__Description of the task__. Repeat the lines below word for word, leaving out the pictures.

* * * * * * * * *

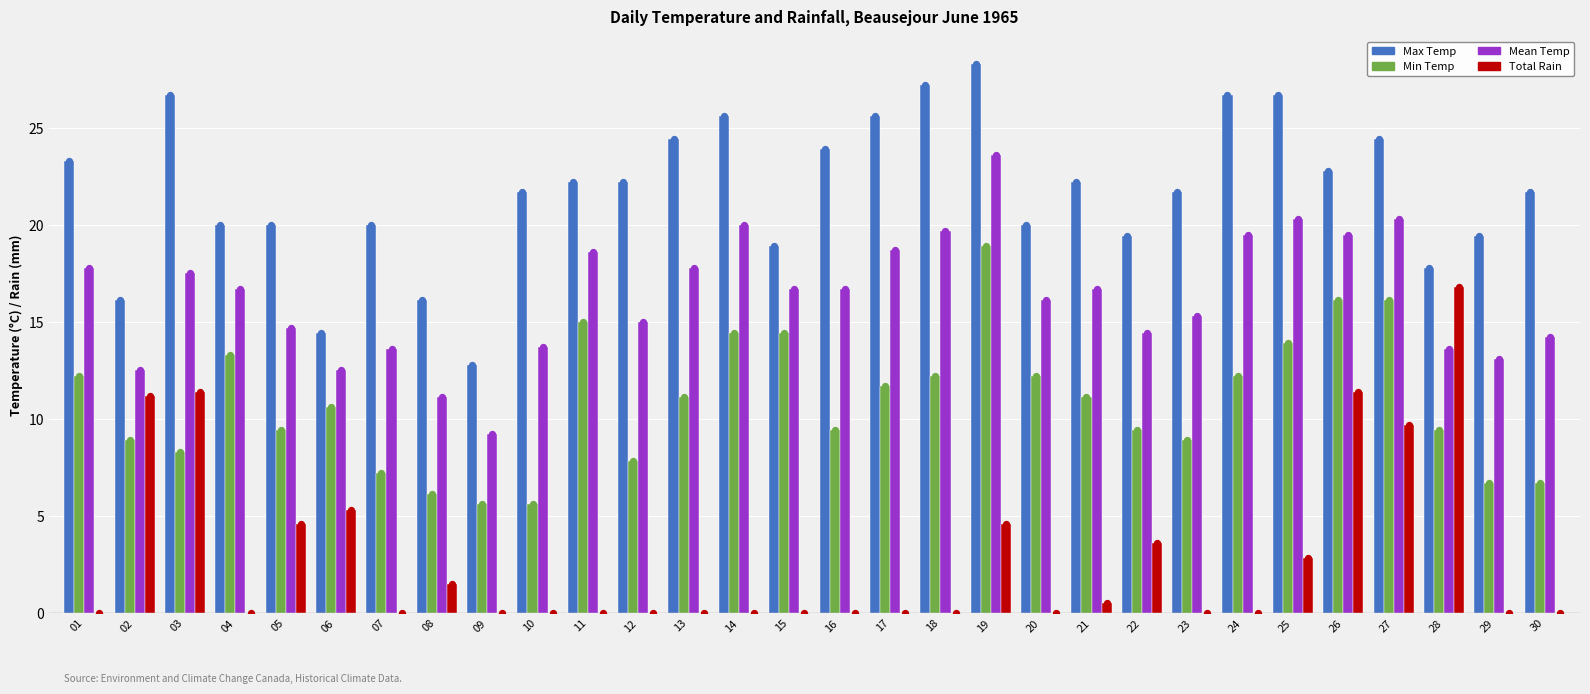

At which category is the sum across all series the highest?

19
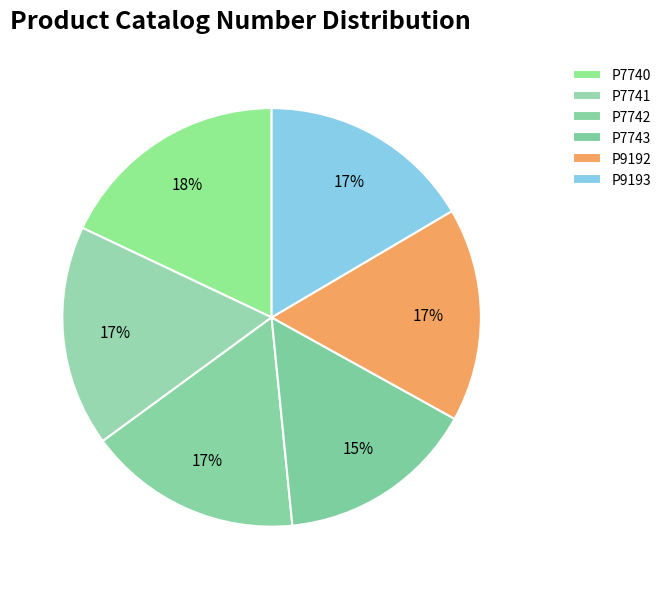

Count the number of slices in the pie.

6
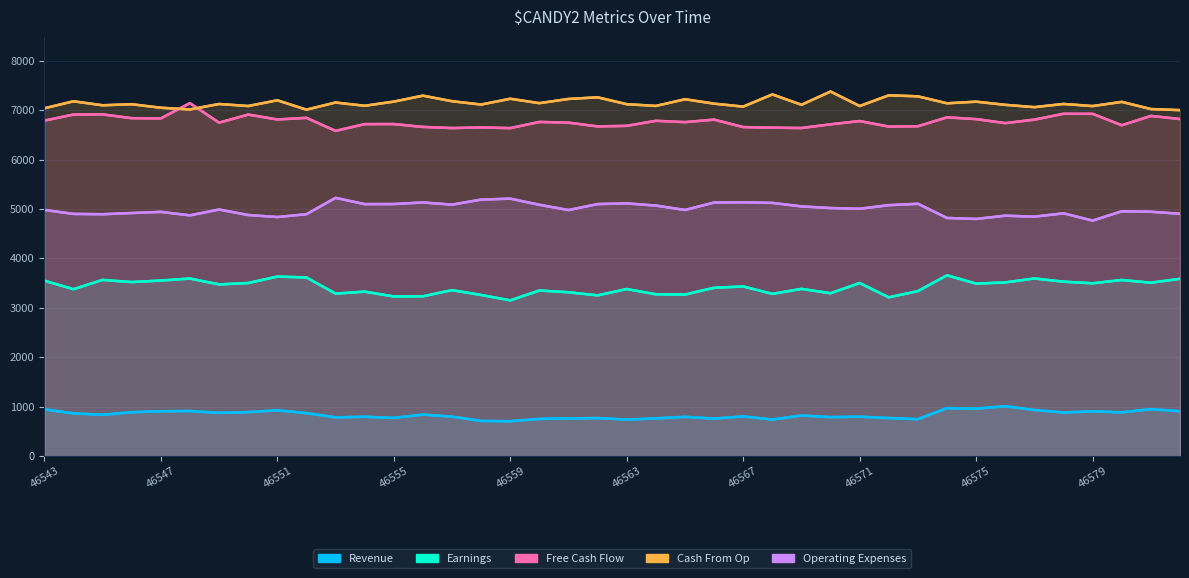

Is the value of Earnings at 14 greater than the value of Revenue at 46543?

Yes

* * * * * * * * *

__Worked solution__.
At which category is the sum across all series the highest?

19

Count the number of slices in the pie.

6

Is the value of Earnings at 14 greater than the value of Revenue at 46543?

Yes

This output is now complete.